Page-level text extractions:
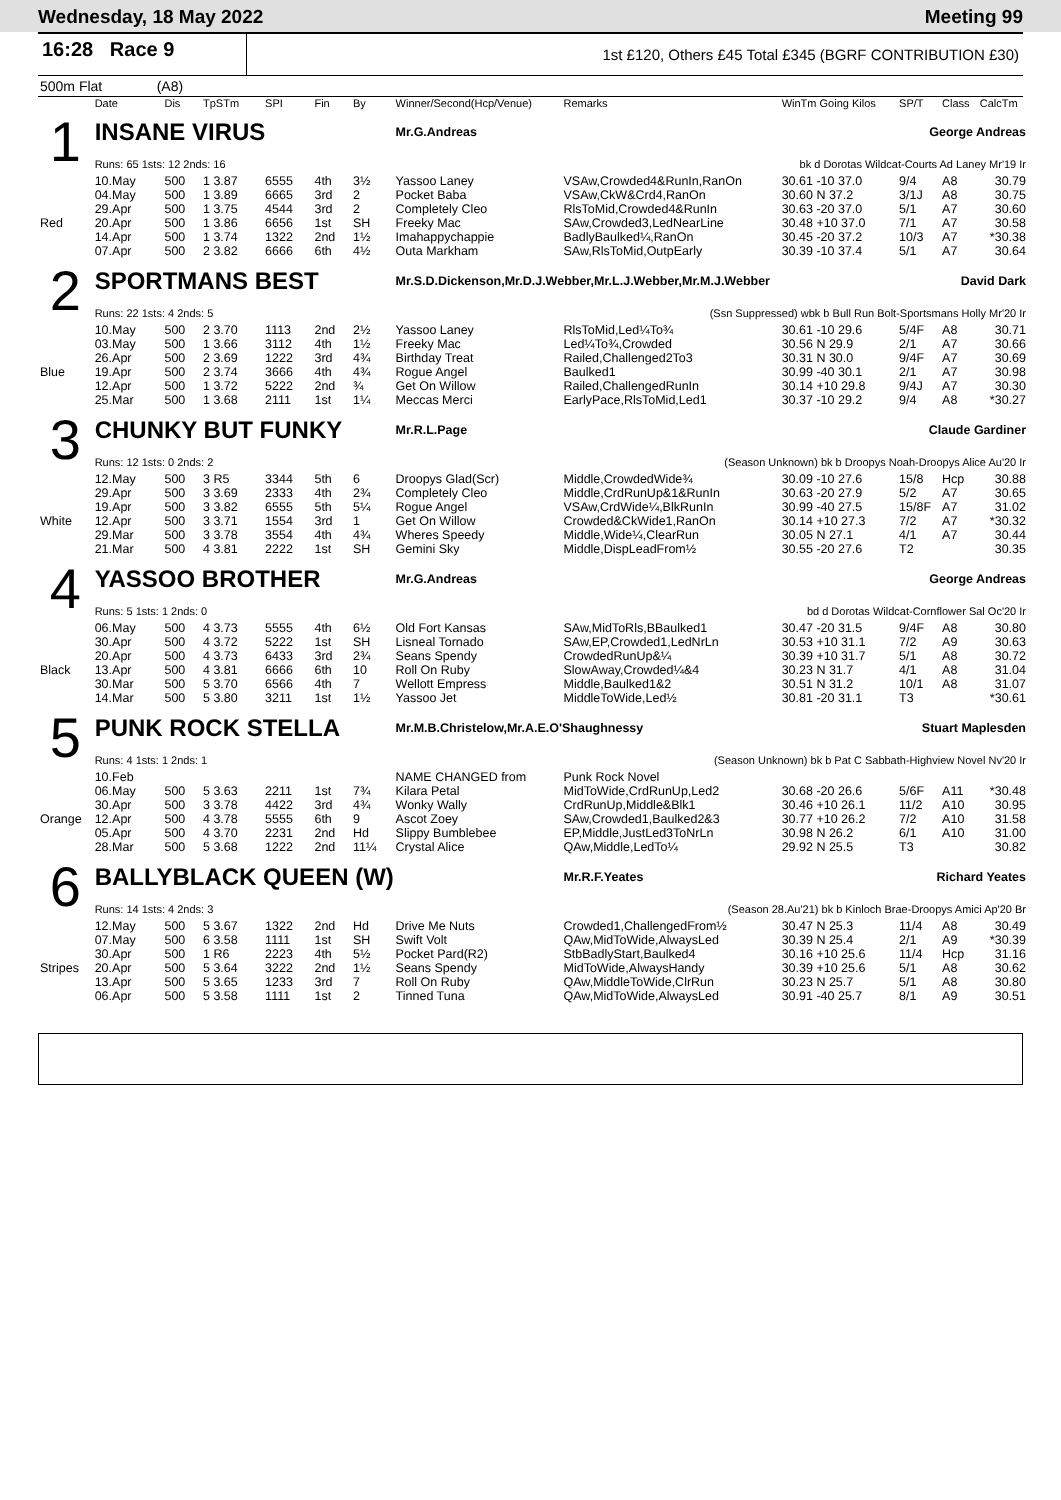Wednesday, 18 May 2022 Meeting 99
16:28 Race 9
1st £120, Others £45 Total £345 (BGRF CONTRIBUTION £30)
500m Flat (A8)
| | Date | Dis | TpSTm | SPI | Fin | By | Winner/Second(Hcp/Venue) | Remarks | WinTm Going Kilos | SP/T | Class | CalcTm |
| --- | --- | --- | --- | --- | --- | --- | --- | --- | --- | --- | --- | --- |
| 1 | INSANE VIRUS | | | | | | Mr.G.Andreas | | George Andreas | | | |
| | Runs: 65 1sts: 12 2nds: 16 | | | | | | bk d Dorotas Wildcat-Courts Ad Laney Mr'19 Ir | | | | | |
| | 10.May | 500 | 1 3.87 | 6555 | 4th | 3½ | Yassoo Laney | VSAw,Crowded4&RunIn,RanOn | 30.61 -10 37.0 | 9/4 | A8 | 30.79 |
| | 04.May | 500 | 1 3.89 | 6665 | 3rd | 2 | Pocket Baba | VSAw,CkW&Crd4,RanOn | 30.60 N 37.2 | 3/1J | A8 | 30.75 |
| | 29.Apr | 500 | 1 3.75 | 4544 | 3rd | 2 | Completely Cleo | RlsToMid,Crowded4&RunIn | 30.63 -20 37.0 | 5/1 | A7 | 30.60 |
| Red | 20.Apr | 500 | 1 3.86 | 6656 | 1st | SH | Freeky Mac | SAw,Crowded3,LedNearLine | 30.48 +10 37.0 | 7/1 | A7 | 30.58 |
| | 14.Apr | 500 | 1 3.74 | 1322 | 2nd | 1½ | Imahappychappie | BadlyBaulked¼,RanOn | 30.45 -20 37.2 | 10/3 | A7 | *30.38 |
| | 07.Apr | 500 | 2 3.82 | 6666 | 6th | 4½ | Outa Markham | SAw,RlsToMid,OutpEarly | 30.39 -10 37.4 | 5/1 | A7 | 30.64 |
| 2 | SPORTMANS BEST | | | | | | Mr.S.D.Dickenson,Mr.D.J.Webber,Mr.L.J.Webber,Mr.M.J.Webber David Dark | | | | | |
| | Runs: 22 1sts: 4 2nds: 5 | | | | | | (Ssn Suppressed) wbk b Bull Run Bolt-Sportsmans Holly Mr'20 Ir | | | | | |
| | 10.May | 500 | 2 3.70 | 1113 | 2nd | 2½ | Yassoo Laney | RlsToMid,Led¼To¾ | 30.61 -10 29.6 | 5/4F | A8 | 30.71 |
| | 03.May | 500 | 1 3.66 | 3112 | 4th | 1½ | Freeky Mac | Led¼To¾,Crowded | 30.56 N 29.9 | 2/1 | A7 | 30.66 |
| | 26.Apr | 500 | 2 3.69 | 1222 | 3rd | 4¾ | Birthday Treat | Railed,Challenged2To3 | 30.31 N 30.0 | 9/4F | A7 | 30.69 |
| Blue | 19.Apr | 500 | 2 3.74 | 3666 | 4th | 4¾ | Rogue Angel | Baulked1 | 30.99 -40 30.1 | 2/1 | A7 | 30.98 |
| | 12.Apr | 500 | 1 3.72 | 5222 | 2nd | ¾ | Get On Willow | Railed,ChallengedRunIn | 30.14 +10 29.8 | 9/4J | A7 | 30.30 |
| | 25.Mar | 500 | 1 3.68 | 2111 | 1st | 1¼ | Meccas Merci | EarlyPace,RlsToMid,Led1 | 30.37 -10 29.2 | 9/4 | A8 | *30.27 |
| 3 | CHUNKY BUT FUNKY | | | | | | Mr.R.L.Page | | Claude Gardiner | | | |
| | Runs: 12 1sts: 0 2nds: 2 | | | | | | (Season Unknown) bk b Droopys Noah-Droopys Alice Au'20 Ir | | | | | |
| | 12.May | 500 | 3 R5 | 3344 | 5th | 6 | Droopys Glad(Scr) | Middle,CrowdedWide¾ | 30.09 -10 27.6 | 15/8 | Hcp | 30.88 |
| | 29.Apr | 500 | 3 3.69 | 2333 | 4th | 2¾ | Completely Cleo | Middle,CrdRunUp&1&RunIn | 30.63 -20 27.9 | 5/2 | A7 | 30.65 |
| | 19.Apr | 500 | 3 3.82 | 6555 | 5th | 5¼ | Rogue Angel | VSAw,CrdWide¼,BlkRunIn | 30.99 -40 27.5 | 15/8F | A7 | 31.02 |
| White | 12.Apr | 500 | 3 3.71 | 1554 | 3rd | 1 | Get On Willow | Crowded&CkWide1,RanOn | 30.14 +10 27.3 | 7/2 | A7 | *30.32 |
| | 29.Mar | 500 | 3 3.78 | 3554 | 4th | 4¾ | Wheres Speedy | Middle,Wide¼,ClearRun | 30.05 N 27.1 | 4/1 | A7 | 30.44 |
| | 21.Mar | 500 | 4 3.81 | 2222 | 1st | SH | Gemini Sky | Middle,DispLeadFrom½ | 30.55 -20 27.6 | T2 | | 30.35 |
| 4 | YASSOO BROTHER | | | | | | Mr.G.Andreas | | George Andreas | | | |
| | Runs: 5 1sts: 1 2nds: 0 | | | | | | bd d Dorotas Wildcat-Cornflower Sal Oc'20 Ir | | | | | |
| | 06.May | 500 | 4 3.73 | 5555 | 4th | 6½ | Old Fort Kansas | SAw,MidToRls,BBaulked1 | 30.47 -20 31.5 | 9/4F | A8 | 30.80 |
| | 30.Apr | 500 | 4 3.72 | 5222 | 1st | SH | Lisneal Tornado | SAw,EP,Crowded1,LedNrLn | 30.53 +10 31.1 | 7/2 | A9 | 30.63 |
| | 20.Apr | 500 | 4 3.73 | 6433 | 3rd | 2¾ | Seans Spendy | CrowdedRunUp&¼ | 30.39 +10 31.7 | 5/1 | A8 | 30.72 |
| Black | 13.Apr | 500 | 4 3.81 | 6666 | 6th | 10 | Roll On Ruby | SlowAway,Crowded¼&4 | 30.23 N 31.7 | 4/1 | A8 | 31.04 |
| | 30.Mar | 500 | 5 3.70 | 6566 | 4th | 7 | Wellott Empress | Middle,Baulked1&2 | 30.51 N 31.2 | 10/1 | A8 | 31.07 |
| | 14.Mar | 500 | 5 3.80 | 3211 | 1st | 1½ | Yassoo Jet | MiddleToWide,Led½ | 30.81 -20 31.1 | T3 | | *30.61 |
| 5 | PUNK ROCK STELLA | | | | | | Mr.M.B.Christelow,Mr.A.E.O'Shaughnessy Stuart Maplesden | | | | | |
| | Runs: 4 1sts: 1 2nds: 1 | | | | | | (Season Unknown) bk b Pat C Sabbath-Highview Novel Nv'20 Ir | | | | | |
| | 10.Feb | | | | | | NAME CHANGED from | Punk Rock Novel | | | | |
| | 06.May | 500 | 5 3.63 | 2211 | 1st | 7¾ | Kilara Petal | MidToWide,CrdRunUp,Led2 | 30.68 -20 26.6 | 5/6F | A11 | *30.48 |
| | 30.Apr | 500 | 3 3.78 | 4422 | 3rd | 4¾ | Wonky Wally | CrdRunUp,Middle&Blk1 | 30.46 +10 26.1 | 11/2 | A10 | 30.95 |
| Orange | 12.Apr | 500 | 4 3.78 | 5555 | 6th | 9 | Ascot Zoey | SAw,Crowded1,Baulked2&3 | 30.77 +10 26.2 | 7/2 | A10 | 31.58 |
| | 05.Apr | 500 | 4 3.70 | 2231 | 2nd | Hd | Slippy Bumblebee | EP,Middle,JustLed3ToNrLn | 30.98 N 26.2 | 6/1 | A10 | 31.00 |
| | 28.Mar | 500 | 5 3.68 | 1222 | 2nd | 11¼ | Crystal Alice | QAw,Middle,LedTo¼ | 29.92 N 25.5 | T3 | | 30.82 |
| 6 | BALLYBLACK QUEEN (W) | | | | | | | Mr.R.F.Yeates | Richard Yeates | | | |
| | Runs: 14 1sts: 4 2nds: 3 | | | | | | (Season 28.Au'21) bk b Kinloch Brae-Droopys Amici Ap'20 Br | | | | | |
| | 12.May | 500 | 5 3.67 | 1322 | 2nd | Hd | Drive Me Nuts | Crowded1,ChallengedFrom½ | 30.47 N 25.3 | 11/4 | A8 | 30.49 |
| | 07.May | 500 | 6 3.58 | 1111 | 1st | SH | Swift Volt | QAw,MidToWide,AlwaysLed | 30.39 N 25.4 | 2/1 | A9 | *30.39 |
| | 30.Apr | 500 | 1 R6 | 2223 | 4th | 5½ | Pocket Pard(R2) | StbBadlyStart,Baulked4 | 30.16 +10 25.6 | 11/4 | Hcp | 31.16 |
| Stripes | 20.Apr | 500 | 5 3.64 | 3222 | 2nd | 1½ | Seans Spendy | MidToWide,AlwaysHandy | 30.39 +10 25.6 | 5/1 | A8 | 30.62 |
| | 13.Apr | 500 | 5 3.65 | 1233 | 3rd | 7 | Roll On Ruby | QAw,MiddleToWide,ClrRun | 30.23 N 25.7 | 5/1 | A8 | 30.80 |
| | 06.Apr | 500 | 5 3.58 | 1111 | 1st | 2 | Tinned Tuna | QAw,MidToWide,AlwaysLed | 30.91 -40 25.7 | 8/1 | A9 | 30.51 |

What the task asks:
When the line containing "Hcp | 31.16 |" is found in the records above, restate it and every later line word for word through the last one, and nothing more.

Solved problem:
| | 30.Apr | 500 | 1 R6 | 2223 | 4th | 5½ | Pocket Pard(R2) | StbBadlyStart,Baulked4 | 30.16 +10 25.6 | 11/4 | Hcp | 31.16 |
| Stripes | 20.Apr | 500 | 5 3.64 | 3222 | 2nd | 1½ | Seans Spendy | MidToWide,AlwaysHandy | 30.39 +10 25.6 | 5/1 | A8 | 30.62 |
| | 13.Apr | 500 | 5 3.65 | 1233 | 3rd | 7 | Roll On Ruby | QAw,MiddleToWide,ClrRun | 30.23 N 25.7 | 5/1 | A8 | 30.80 |
| | 06.Apr | 500 | 5 3.58 | 1111 | 1st | 2 | Tinned Tuna | QAw,MidToWide,AlwaysLed | 30.91 -40 25.7 | 8/1 | A9 | 30.51 |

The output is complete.